Sentiment Analysis

IntuScan™ performs deep sentiment analysis to identify not only the general sentiment of the text towards entities, but also: the specific nuance of sentiment towards each entity; the “aggregated sentiment” towards the entity, as deduced from different expressions of sentiments, and the inferred sentiment towards entities who are not mentioned explicitly in the text but alluded to through the affiliation of explicitly named entities with them.

The IntuScan methodology is based on the following stages:
  1. Differentiation between different language registers, domain “jargons” and lexicons of topics in expression of sentiment. For example, the language register of British youngsters will refer to something positive as “wicked”; in the United States, this appellative would be negative.
  2. Ontology-based analysis to apply extra-linguistic language-dependent and culture-dependent information (some contextual within a text but some from totally extraneous knowledge) For example, if a mother says to her ten-year-old son "Mommy's little boy", it is an endearment. If his classmates say it to him, it is negative. Another example: appellatives such as "nationalist" may be positive when used by a person identifies with a “right wing”, but negative when used by left-wing individuals. In Arabic, “Shiite” and "Iranian" (e.g. "Iranian Hamas") may be used as a derogatory epithet by Arab Sunnis whereas when used by Shiites, it would be simply a statement of sect or nationality. Languages that are rich in ways of expressing negative sentiment also employ oblique references. For example: Hizballat instead of Hizballah or Nassrallat instead of Nassrallah (replacing the part of the name that is a reference to Allah with Allat - the ancient pre-Islamic Goddess whose statues in the Kaaba Muhammad destroyed.
  3. Identification of the semantic affiliation between the ontological concepts. For example, the negative indicators “untrustworthy”, “unreliable”, “deceitful”, and “devious” all belong to a common “parent concept” (for example “untruthfulness”) with different nuances of intensity. An entity that is described in a number of these terms is tagged with the parent concept.

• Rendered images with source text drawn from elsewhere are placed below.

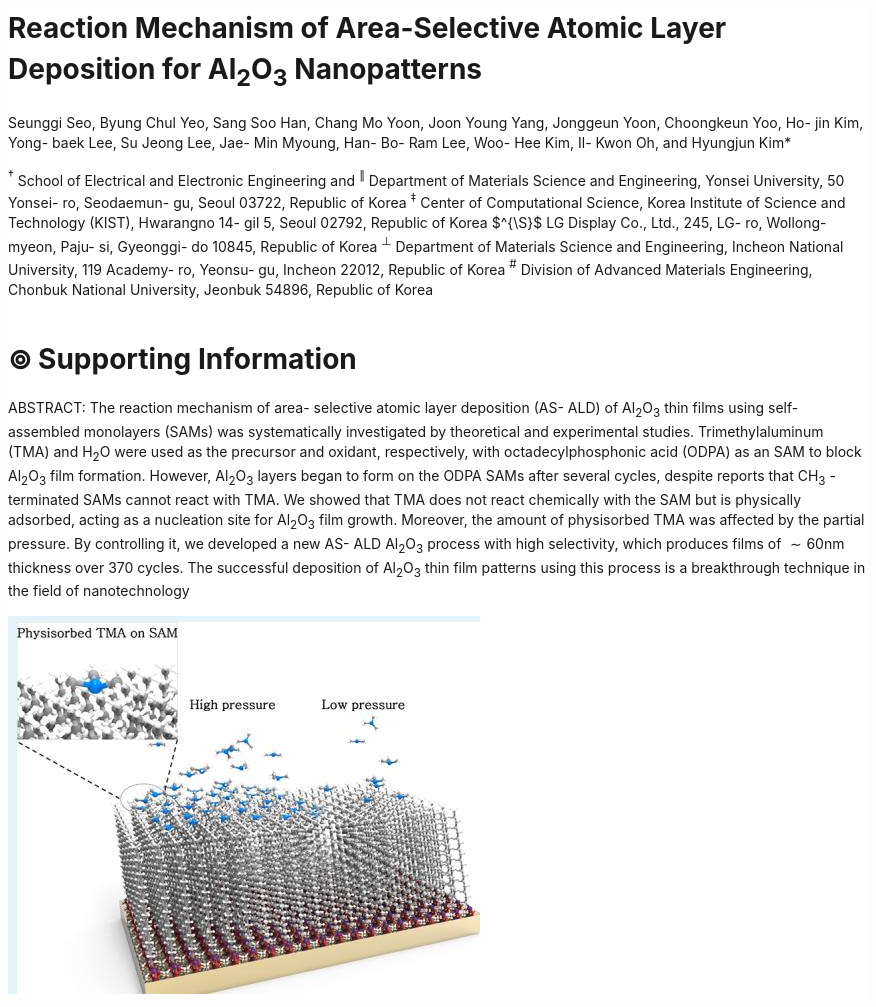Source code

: # Reaction Mechanism of Area-Selective Atomic Layer Deposition for  $\mathrm{Al}_2\mathrm{O}_3$  Nanopatterns

Seunggi Seo, Byung Chul Yeo, Sang Soo Han, Chang Mo Yoon, Joon Young Yang, Jonggeun Yoon, Choongkeun Yoo, Ho- jin Kim, Yong- baek Lee, Su Jeong Lee, Jae- Min Myoung, Han- Bo- Ram Lee, Woo- Hee Kim, Il- Kwon Oh, and Hyungjun Kim\*

$^{\dagger}$ School of Electrical and Electronic Engineering and  $^{\parallel}$ Department of Materials Science and Engineering, Yonsei University, 50 Yonsei- ro, Seodaemun- gu, Seoul 03722, Republic of Korea   $^{\ddagger}$ Center of Computational Science, Korea Institute of Science and Technology (KIST), Hwarangno 14- gil 5, Seoul 02792, Republic of Korea   $^{\S}$ LG Display Co., Ltd., 245, LG- ro, Wollong- myeon, Paju- si, Gyeonggi- do 10845, Republic of Korea   $^{\perp}$ Department of Materials Science and Engineering, Incheon National University, 119 Academy- ro, Yeonsu- gu, Incheon 22012, Republic of Korea   $^{\#}$ Division of Advanced Materials Engineering, Chonbuk National University, Jeonbuk 54896, Republic of Korea

# $\circledcirc$  Supporting Information

ABSTRACT: The reaction mechanism of area- selective atomic layer deposition (AS- ALD) of  $\mathrm{Al}_2\mathrm{O}_3$  thin films using self- assembled monolayers (SAMs) was systematically investigated by theoretical and experimental studies. Trimethylaluminum (TMA) and  $\mathrm{H}_2\mathrm{O}$  were used as the precursor and oxidant, respectively, with octadecylphosphonic acid (ODPA) as an SAM to block  $\mathrm{Al}_2\mathrm{O}_3$  film formation. However,  $\mathrm{Al}_2\mathrm{O}_3$  layers began to form on the ODPA SAMs after several cycles, despite reports that  $\mathrm{CH}_3$ - terminated SAMs cannot react with TMA. We showed that TMA does not react chemically with the SAM but is physically adsorbed, acting as a nucleation site for  $\mathrm{Al}_2\mathrm{O}_3$  film growth. Moreover, the amount of physisorbed TMA was affected by the partial pressure. By controlling it, we developed a new AS- ALD  $\mathrm{Al}_2\mathrm{O}_3$  process with high selectivity, which produces films of  $\sim 60 \mathrm{nm}$  thickness over 370 cycles. The successful deposition of  $\mathrm{Al}_2\mathrm{O}_3$  thin film patterns using this process is a breakthrough technique in the field of nanotechnology

![](images/1f9e0529d34adda6c403150df151b32e21816537452767e5b795a9552cca5fb3.jpg)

  4. Aggregation of information regarding sentiment towards specific entities to a general aggregated sentiment towards their “parent” entities. For example, negative sentiment towards entities that belong to a parent entity (e.g. senior officials of a country who all have in common their affinity to the country or a number of products that all belong to a certain company) may indicate a general negative sentiment towards the parent entity.
  5. Integration of the above algorithms with statistical methods that analyze an input text by comparison of its ontological digest with statistical models of sentiment, based on tagged corpora of texts.
The advantages of the IntuScan technology are, therefore:
  1. Identification of sentiment not on the basis of clusters of "positive" and "negative" indicators but through identification of nuanced ontological concepts of sentiment provides in-depth sentiment analysis.
  2. Aggregation of sentiments towards a specific entity to identify a general “parent” sentiment provides additional insights into the sentiment towards those entities.
  3. Identification of sentiment towards “parent” entities that do not occur explicitly in the text enables extraction of implicit or alluded sentiment.
  4. Domain-specific and “register” specific analysis of sentiment enhances precision and recall of sentiment analysis.
  5. Cross-linguistic analysis of sentiment based on the ontological (as opposed to the purely lexical) approach allows normalization of sentiment towards entities in different languages.